For drug manufacturers and medical device designers, the GDPR is only one of dozens of legal frameworks to navigate if they hope to offer their products on the international market. Throughout the design and development process and beyond, there are clinical trial guidelines, medical devices regulations and more than just the GDPR to worry about when it comes to medical and other personal data. The HIPPA regime in the US dates to 1996, preceding the old EU data privacy directive, as well as the GPDR; there is nothing new about the regulatory burden on the life sciences sector.

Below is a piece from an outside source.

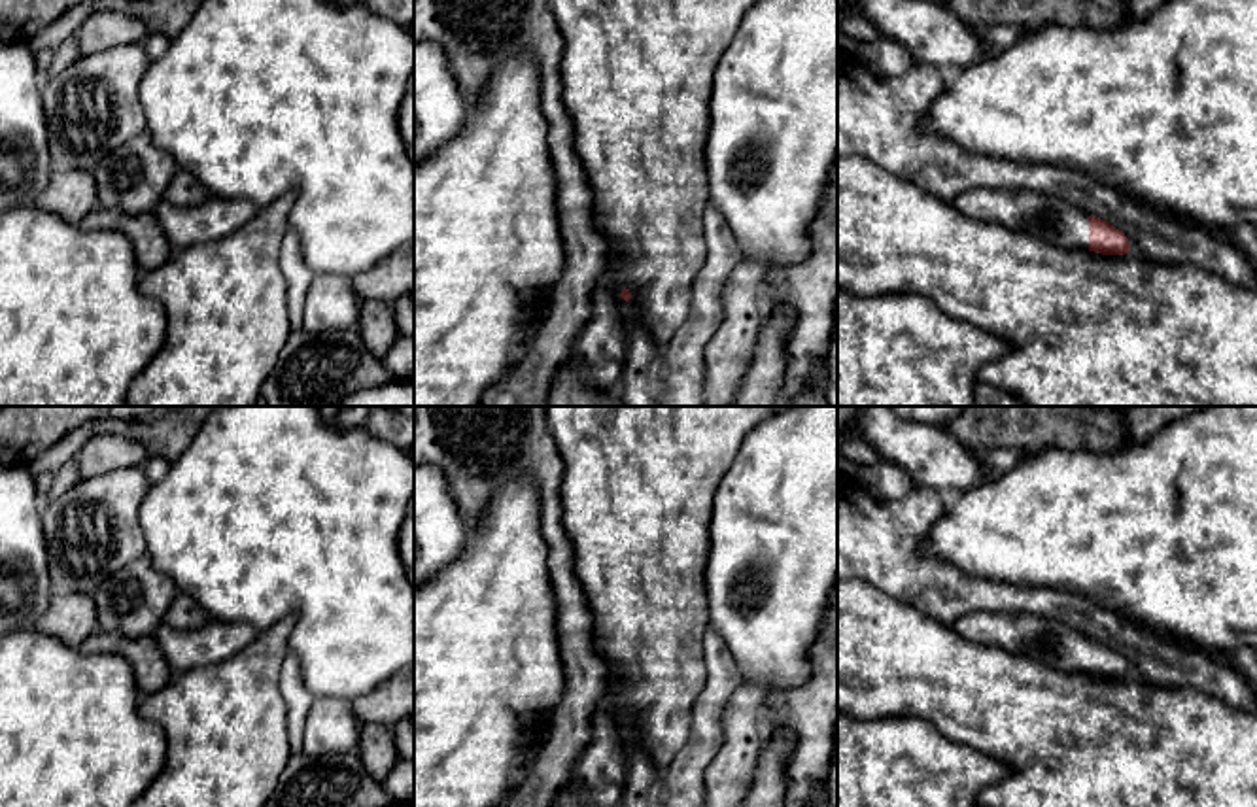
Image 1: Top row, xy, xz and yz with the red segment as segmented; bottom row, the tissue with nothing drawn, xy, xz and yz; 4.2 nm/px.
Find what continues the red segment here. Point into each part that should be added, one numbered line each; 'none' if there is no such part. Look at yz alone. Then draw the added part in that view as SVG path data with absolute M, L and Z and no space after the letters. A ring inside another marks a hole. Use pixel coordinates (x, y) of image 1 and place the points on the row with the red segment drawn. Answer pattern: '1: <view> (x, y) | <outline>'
1: yz (1053, 220) | M1025 187L970 189L951 202L960 214L1042 238L1068 249L1089 249L1089 214L1047 193Z

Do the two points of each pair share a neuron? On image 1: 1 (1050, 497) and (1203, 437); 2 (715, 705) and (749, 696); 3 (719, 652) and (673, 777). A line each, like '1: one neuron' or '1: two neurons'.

What is new is the level of scrutiny around the quality of data being employed in the clinical and device trial process. This is often accompanied by calls for greater disaggregation of datasets to ensure that women and minority groups are properly represented both in the trial process and in the analysis of the data trials generate. However, the more broken down a data set is, the harder it is to ensure it is properly anonymised or pseudonymised because individuals featuring in a data set that provides details on gender and ethnicity will inevitably be more easily identifiable. This means better clinical outcomes can be seen as incompatible with good data privacy practices.
Deadly data
Caroline Criado-Perez's recent best-selling book, Invisible Women, highlights the very real danger of treating male and female data as interchangeable for clinical research purposes. One of numerous examples she provides relates to trials in 2014, of a cardiac resynchronisation therapy device (a device that corrects a delay in the heart's electrical signals, shocking it out of irregular rhythms and reducing the risk of heart failure).
In each trial the number of women included made up around 20% and disaggregating the data on the basis of sex would have revealed no statistically significant differences in outcome. It was found that overall, for patients whose hearts took more than 150 milliseconds to complete an electrical wave, the implantation of the device significantly increased the likelihood of early detection of heart failure.
However, when multiple studies were combined it was revealed that it took the women's hearts slightly less time on average (130 as opposed to 150 milliseconds) to complete a full electrical wave. Because the results were based largely on male outcomes, a significant number of women, who would have benefited from the device had the threshold been set lower based on their sex, were denied a potentially life-saving intervention.
Sex is not the only factor that can alter clinical outcomes when controlled for; different ethnic groups can also respond differently to treatments and devices. While there are significant litigation risks arising under the GDPR, the risk of clinical negligence claims stemming from a failure to analyse disaggregated data should not be disregarded.
There is a general push in favour of greater data transparency, particularly in the EU. Clinical Trial Regulation 536/2014, which came into effect in 2019 and will apply from mid-2020, creates an EU portal for publishing data once a Marketing Authorisation Application is submitted (even if the application is ultimately refused). However, ensuring that identifying data is fully cleansed prior to publication may be difficult, particularly in relation to small data sets.
So how to balance these conflicting pressures?
Since data needs to be disaggregated to ensure fair clinical outcomes, data controllers need to find better ways of meeting the enhanced requirements of the GDPR for sensitive medical data, while ensuring that there is no compromise to the proper analysis of data.
Unfortunately there are no simple solutions to these conflicting priorities but the application of the core GDPR principles of privacy by design and default is the best place to start. At the design stage of every trial process, sponsors will need to consider each aspect from a privacy perspective, including:
- The process they use to obtain patient consent to data processing (separate from consent to participate in a trial).
- When to carry out Data Protection Impact Assessments and at what level of detail.
- Whether there are procedures in place for data de-identification (removal of data which can identify individuals but lacking clinical values such as patient identifiers, free text entries or referral and other dates).
- Whether there is a separate anonymisation process to eliminate all links between de-identified data and the original datasets from which it was drawn.
When determining what data to collect and what to exclude, it is important to remember that even indirect identifiers such as a date of birth or height and weight data can, when combined in small enough datasets, lead to patient identification, so the size of the trial or study will be an important factor in determining the best course of action.
Representation as a solution?
Of course one way to avoid the inadvertent processing of data that is insufficiently anonymised because of sex-based disaggregation is to ensure greater representation for women in clinical trials in the first place. The inherent risk in disaggregating the data of 100 people on the basis of sex is obviously much lower if the people include 50 women rather than 5. In some jurisdictions, clinical testing regulations restrict testing of certain products and drugs on women of childbearing age and it is often harder to recruit women for clinical trials.
In the absence of rapid change in female representation in drug and medical device testing, proper analysis of the data that is gathered and the differences based on sex will be the next best thing. While there may be a temptation to resist such improvements under the pretext of GDPR requirements, proper trial planning should mean that the aims of better data and fairer data processing are far from incompatible.